**Task objective**
Repeat all the data word for word.

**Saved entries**

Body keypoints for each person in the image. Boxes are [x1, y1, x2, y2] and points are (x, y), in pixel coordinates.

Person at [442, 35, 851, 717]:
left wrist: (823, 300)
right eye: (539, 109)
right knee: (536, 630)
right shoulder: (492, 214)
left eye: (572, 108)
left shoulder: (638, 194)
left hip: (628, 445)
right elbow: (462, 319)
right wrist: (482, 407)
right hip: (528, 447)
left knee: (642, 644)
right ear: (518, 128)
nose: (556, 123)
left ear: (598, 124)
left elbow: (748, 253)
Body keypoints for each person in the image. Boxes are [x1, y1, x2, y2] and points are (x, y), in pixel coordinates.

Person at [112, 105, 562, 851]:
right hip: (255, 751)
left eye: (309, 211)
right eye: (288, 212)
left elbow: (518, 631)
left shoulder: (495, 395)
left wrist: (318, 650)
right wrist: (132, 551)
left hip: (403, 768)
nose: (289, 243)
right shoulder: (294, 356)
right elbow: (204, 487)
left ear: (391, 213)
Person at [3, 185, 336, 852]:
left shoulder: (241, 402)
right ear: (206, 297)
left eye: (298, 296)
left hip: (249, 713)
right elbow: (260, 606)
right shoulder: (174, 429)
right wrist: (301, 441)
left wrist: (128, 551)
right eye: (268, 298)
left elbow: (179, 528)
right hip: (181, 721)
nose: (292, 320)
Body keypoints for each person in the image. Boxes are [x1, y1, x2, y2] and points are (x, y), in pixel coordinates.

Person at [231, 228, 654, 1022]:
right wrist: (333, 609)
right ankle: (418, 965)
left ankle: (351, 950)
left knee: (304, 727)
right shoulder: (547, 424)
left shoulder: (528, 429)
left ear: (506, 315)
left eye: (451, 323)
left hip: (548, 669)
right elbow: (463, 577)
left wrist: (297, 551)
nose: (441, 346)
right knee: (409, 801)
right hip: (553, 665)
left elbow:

**Completed exercise**
Body keypoints for each person in the image. Boxes are [x1, y1, x2, y2] and points are (x, y), in pixel coordinates.

Person at [442, 35, 851, 717]:
left wrist: (823, 300)
right eye: (539, 109)
right knee: (536, 630)
right shoulder: (492, 214)
left eye: (572, 108)
left shoulder: (638, 194)
left hip: (628, 445)
right elbow: (462, 319)
right wrist: (482, 407)
right hip: (528, 447)
left knee: (642, 644)
right ear: (518, 128)
nose: (556, 123)
left ear: (598, 124)
left elbow: (748, 253)
Body keypoints for each person in the image. Boxes are [x1, y1, x2, y2] and points are (x, y), in pixel coordinates.

Person at [112, 105, 562, 851]:
right hip: (255, 751)
left eye: (309, 211)
right eye: (288, 212)
left elbow: (518, 631)
left shoulder: (495, 395)
left wrist: (318, 650)
right wrist: (132, 551)
left hip: (403, 768)
nose: (289, 243)
right shoulder: (294, 356)
right elbow: (204, 487)
left ear: (391, 213)
Person at [3, 185, 336, 852]:
left shoulder: (241, 402)
right ear: (206, 297)
left eye: (298, 296)
left hip: (249, 713)
right elbow: (260, 606)
right shoulder: (174, 429)
right wrist: (301, 441)
left wrist: (128, 551)
right eye: (268, 298)
left elbow: (179, 528)
right hip: (181, 721)
nose: (292, 320)
Body keypoints for each person in the image. Boxes are [x1, y1, x2, y2] and points are (x, y), in pixel coordinates.

Person at [231, 228, 654, 1022]:
right wrist: (333, 609)
right ankle: (418, 965)
left ankle: (351, 950)
left knee: (304, 727)
right shoulder: (547, 424)
left shoulder: (528, 429)
left ear: (506, 315)
left eye: (451, 323)
left hip: (548, 669)
right elbow: (463, 577)
left wrist: (297, 551)
nose: (441, 346)
right knee: (409, 801)
right hip: (553, 665)
left elbow:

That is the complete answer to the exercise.